▸ Exercise prompt
Pictures in the records are to be omitted; everything else is copied exactly.

▸ Task material
___

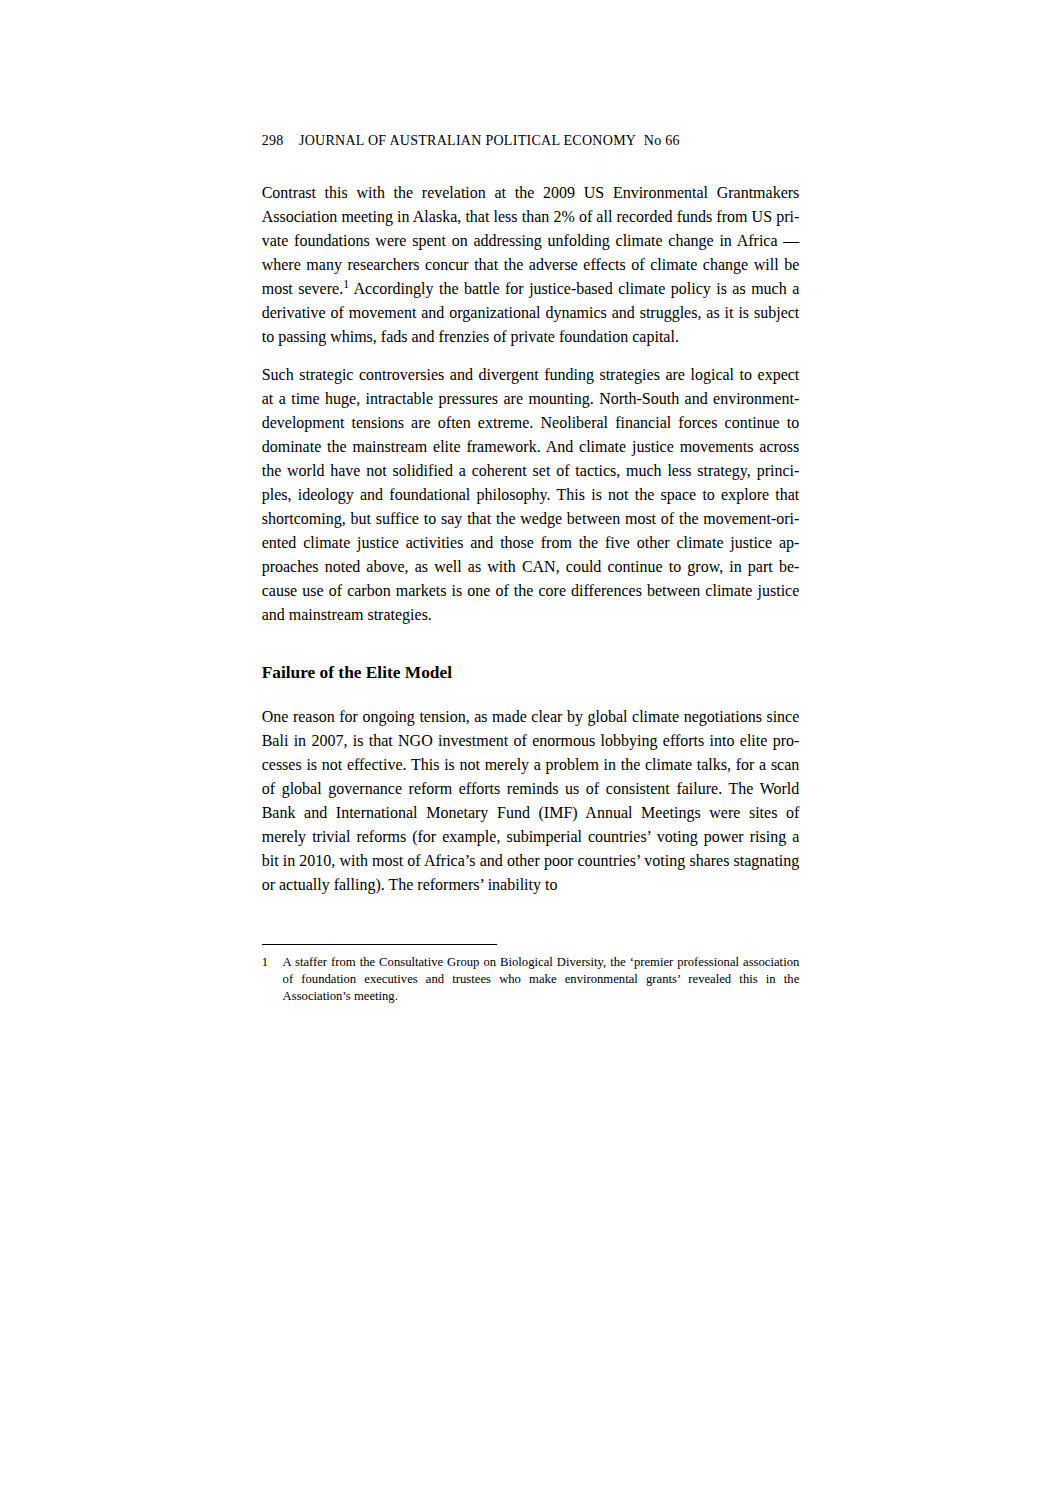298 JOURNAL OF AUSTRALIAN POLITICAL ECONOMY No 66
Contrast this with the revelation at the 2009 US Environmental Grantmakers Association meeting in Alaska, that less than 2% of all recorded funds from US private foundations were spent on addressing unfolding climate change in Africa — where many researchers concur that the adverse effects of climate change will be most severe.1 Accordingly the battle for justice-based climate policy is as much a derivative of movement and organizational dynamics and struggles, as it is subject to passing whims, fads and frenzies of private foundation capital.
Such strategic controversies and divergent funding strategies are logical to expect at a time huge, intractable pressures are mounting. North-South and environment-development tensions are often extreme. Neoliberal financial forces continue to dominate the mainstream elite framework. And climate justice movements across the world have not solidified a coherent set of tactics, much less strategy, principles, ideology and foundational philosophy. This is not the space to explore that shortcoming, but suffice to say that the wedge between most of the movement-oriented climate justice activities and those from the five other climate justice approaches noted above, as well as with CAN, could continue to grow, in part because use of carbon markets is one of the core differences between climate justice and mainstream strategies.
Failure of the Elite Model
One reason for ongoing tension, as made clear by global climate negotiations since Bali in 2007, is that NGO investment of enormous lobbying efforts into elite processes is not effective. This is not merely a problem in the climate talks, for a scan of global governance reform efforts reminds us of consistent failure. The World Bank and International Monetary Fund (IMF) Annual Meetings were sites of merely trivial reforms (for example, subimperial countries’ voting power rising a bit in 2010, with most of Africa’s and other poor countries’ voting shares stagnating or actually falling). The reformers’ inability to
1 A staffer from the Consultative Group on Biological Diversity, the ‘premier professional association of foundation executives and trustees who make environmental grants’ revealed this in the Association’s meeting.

___

▸ Response area
298 JOURNAL OF AUSTRALIAN POLITICAL ECONOMY No 66
Contrast this with the revelation at the 2009 US Environmental Grantmakers Association meeting in Alaska, that less than 2% of all recorded funds from US private foundations were spent on addressing unfolding climate change in Africa — where many researchers concur that the adverse effects of climate change will be most severe.1 Accordingly the battle for justice-based climate policy is as much a derivative of movement and organizational dynamics and struggles, as it is subject to passing whims, fads and frenzies of private foundation capital.
Such strategic controversies and divergent funding strategies are logical to expect at a time huge, intractable pressures are mounting. North-South and environment-development tensions are often extreme. Neoliberal financial forces continue to dominate the mainstream elite framework. And climate justice movements across the world have not solidified a coherent set of tactics, much less strategy, principles, ideology and foundational philosophy. This is not the space to explore that shortcoming, but suffice to say that the wedge between most of the movement-oriented climate justice activities and those from the five other climate justice approaches noted above, as well as with CAN, could continue to grow, in part because use of carbon markets is one of the core differences between climate justice and mainstream strategies.
Failure of the Elite Model
One reason for ongoing tension, as made clear by global climate negotiations since Bali in 2007, is that NGO investment of enormous lobbying efforts into elite processes is not effective. This is not merely a problem in the climate talks, for a scan of global governance reform efforts reminds us of consistent failure. The World Bank and International Monetary Fund (IMF) Annual Meetings were sites of merely trivial reforms (for example, subimperial countries’ voting power rising a bit in 2010, with most of Africa’s and other poor countries’ voting shares stagnating or actually falling). The reformers’ inability to
1 A staffer from the Consultative Group on Biological Diversity, the ‘premier professional association of foundation executives and trustees who make environmental grants’ revealed this in the Association’s meeting.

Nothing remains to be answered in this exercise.